No, she thought, and pressed her fingers hard against her brow as though she could drive them into her brain and pluck out that part of her that still longed for Lolth. Her conversion had not been forced. It had been willing, beautiful, soul opening. .
A hand, a steadying hand, closed gently on her bicep, stopped her descent, and pulled her around. She opened her eyes and found herself staring into the intense red eyes of Uluyara. The drow High Priestess of Eilistraee looked comfortable in her mail and forest green tunic. A sword hung from her hip, a war horn from her neck. A host of magical tokens-feathers, buttons, and pins-hung from her tabard. Her full mouth wore a look of genuine concern for Halisstra, but behind the concern, deep in her eyes, lurked something else-something Halisstra could not quite identify.
"Are you all right?" Uluyara asked. She gave Halisstra a gentle shake. "Halisstra, are you all right?"
Beside them, the parade of souls continued to stream past, so quickly they looked blurry.
Black lightning split the aether neatly in two. Maelstroms churned. The voice whispered.
Uluyara's white hair waved in the Astral wind. Her armor, weapons, and clothing appeared dull compared to the color of the souls. They all looked dull compared to Lolth's dead.
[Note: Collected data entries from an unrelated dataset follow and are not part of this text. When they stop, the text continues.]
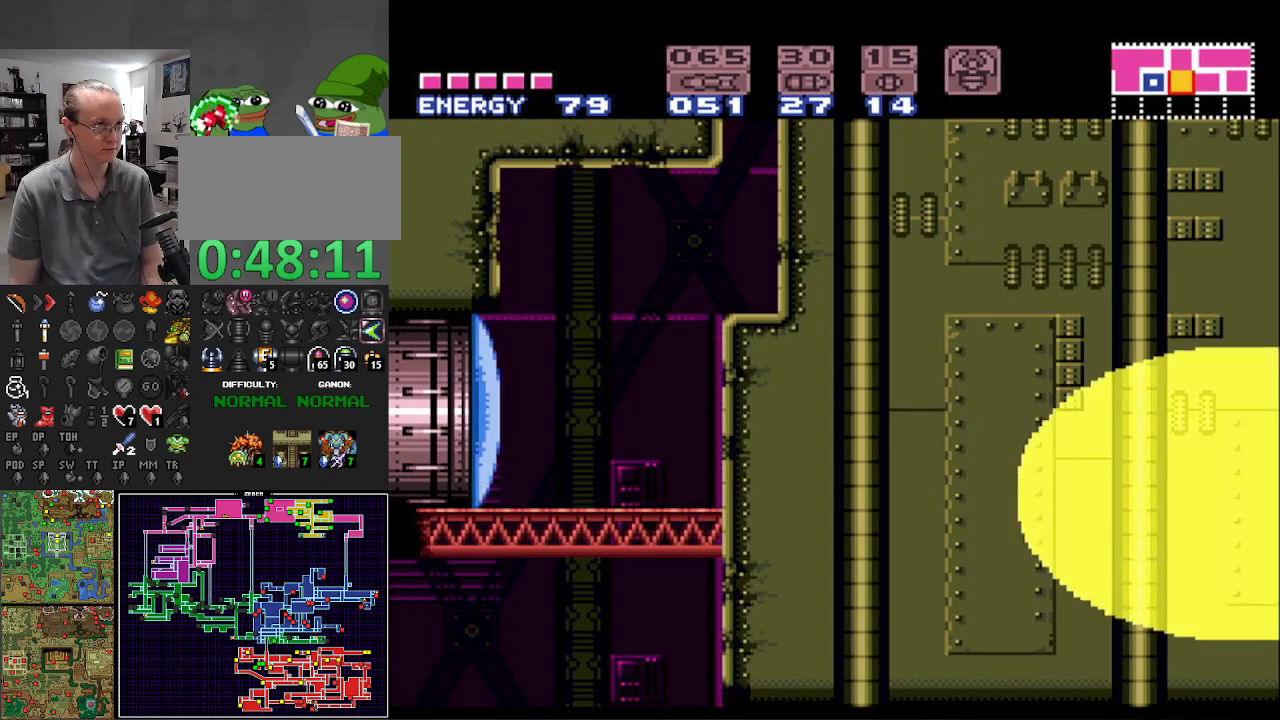
{"buttons": ["B", "DPAD_LEFT"], "events": []}
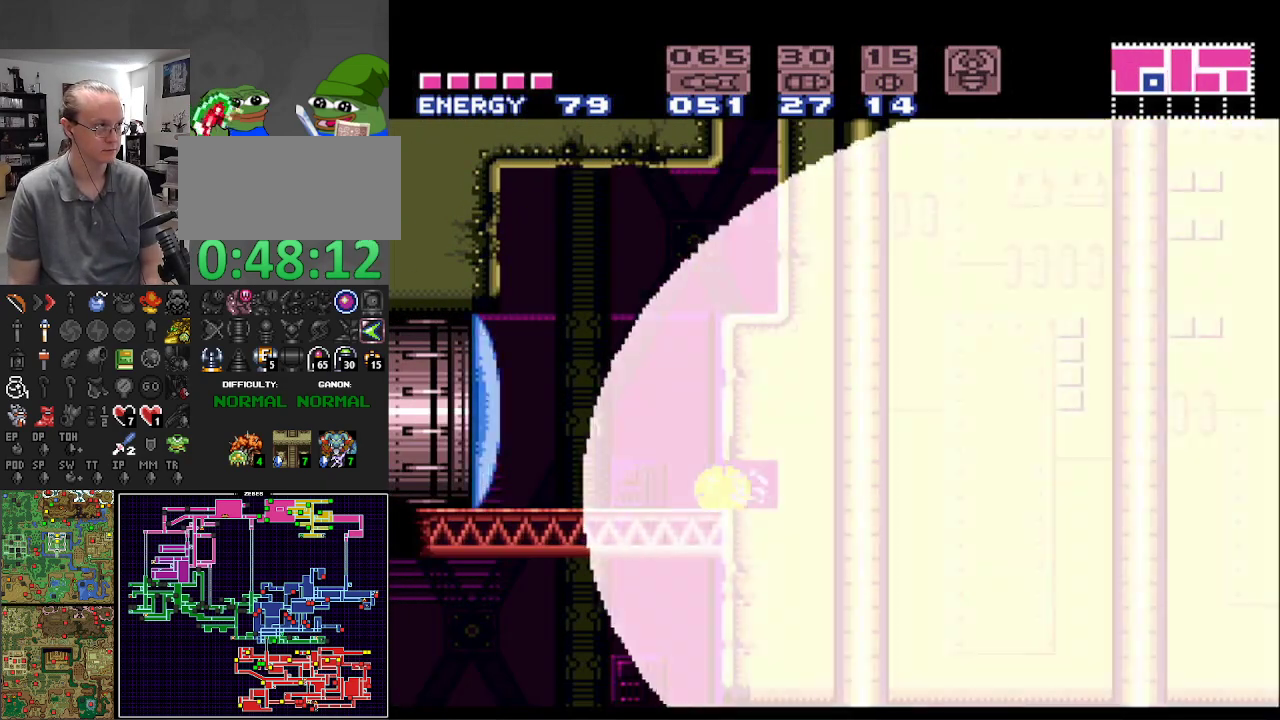
{"buttons": ["B", "DPAD_LEFT"], "events": []}
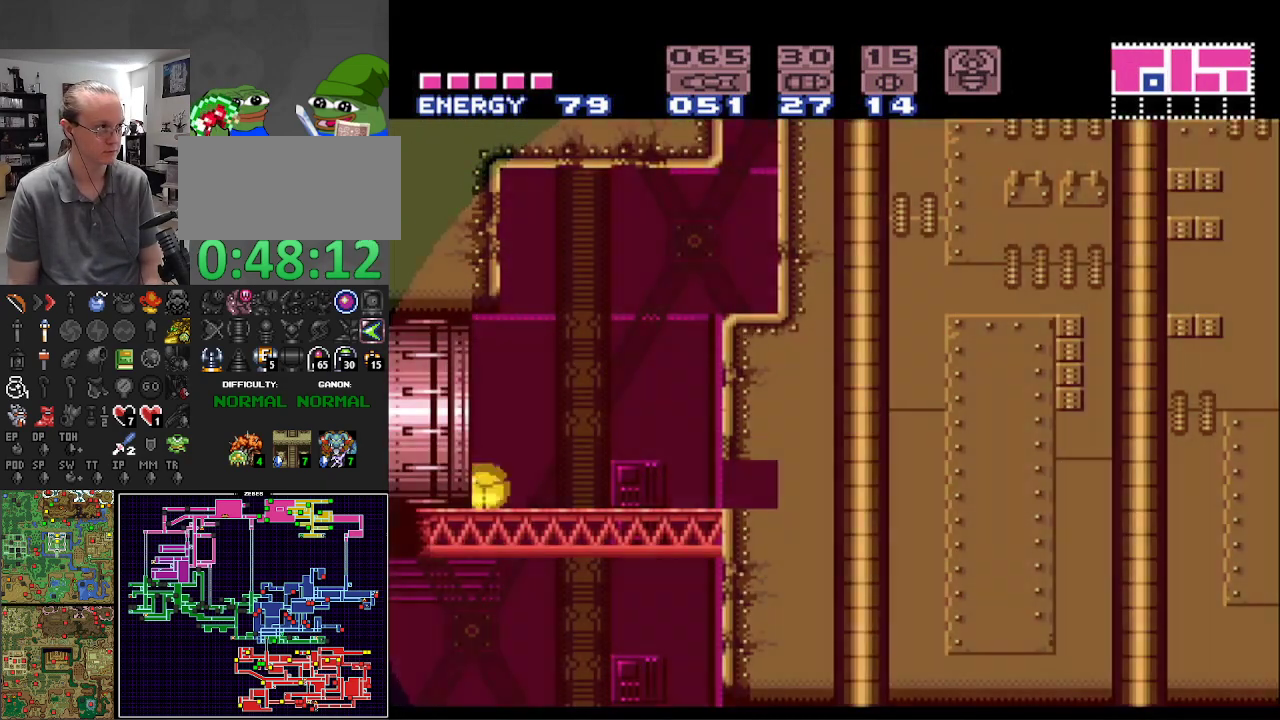
{"buttons": ["DPAD_LEFT"], "events": [[417, "B", "up"]]}
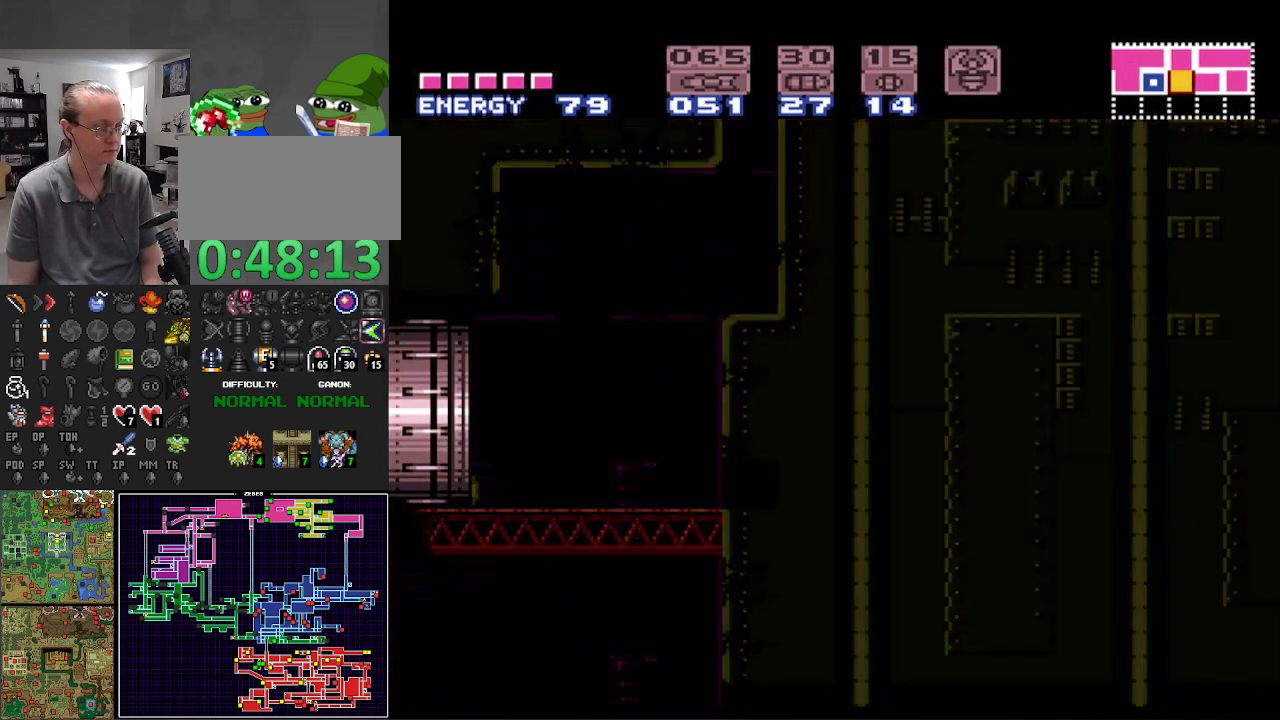
{"buttons": ["DPAD_LEFT"], "events": []}
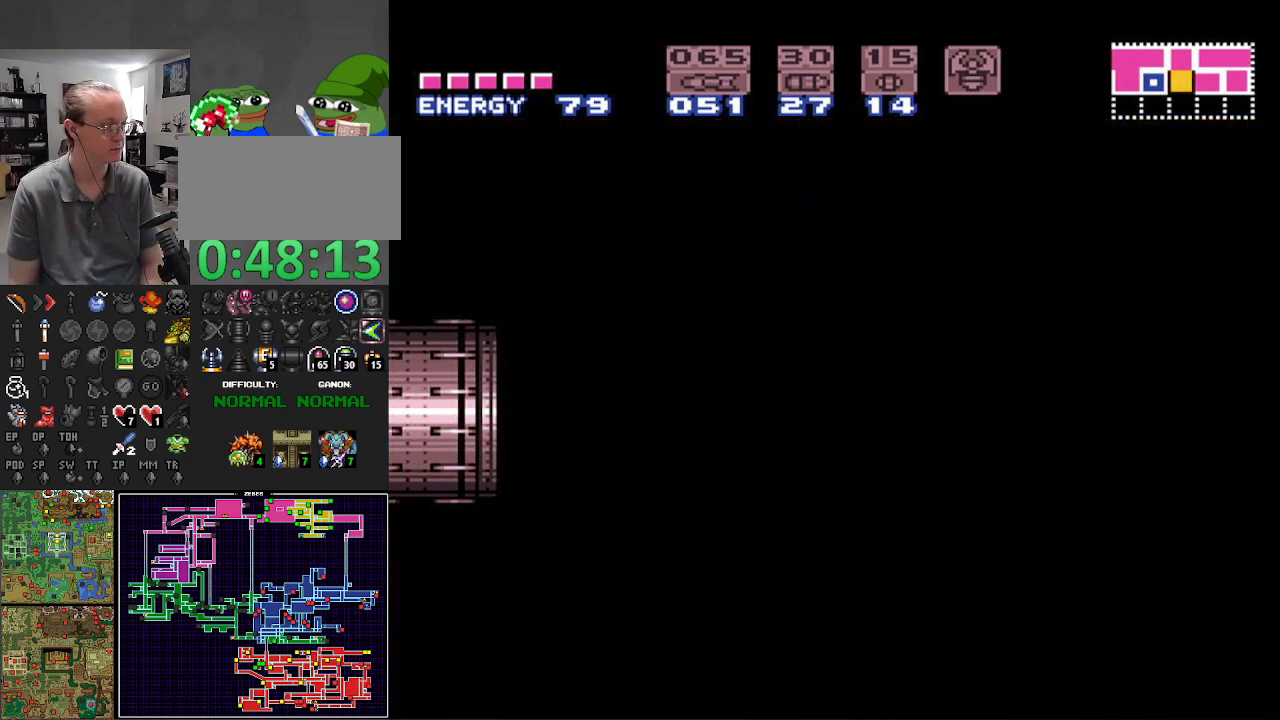
{"buttons": ["DPAD_LEFT"], "events": []}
Halisstra blinked, managed a nod, and said, "Yes. I'm just. . troubled, from seeing Ryld."
Uluyara's eyes showed understanding, though her hard expression held little sympathy.
Halisstra knew that the death and afterlife of Ryld Argith little concerned Uluyara. The High
Priestess was focused on their goal of finding and killing Lolth; nothing else mattered to her.
Yor'thae, whispered the Astral.
Hearing the word again, Halisstra felt her cheeks burn. She looked for a reaction from
Uluyara, but the High Priestess showed no sign of having heard anything.
"Did you not hear that?" Halisstra asked, fearful of the answer.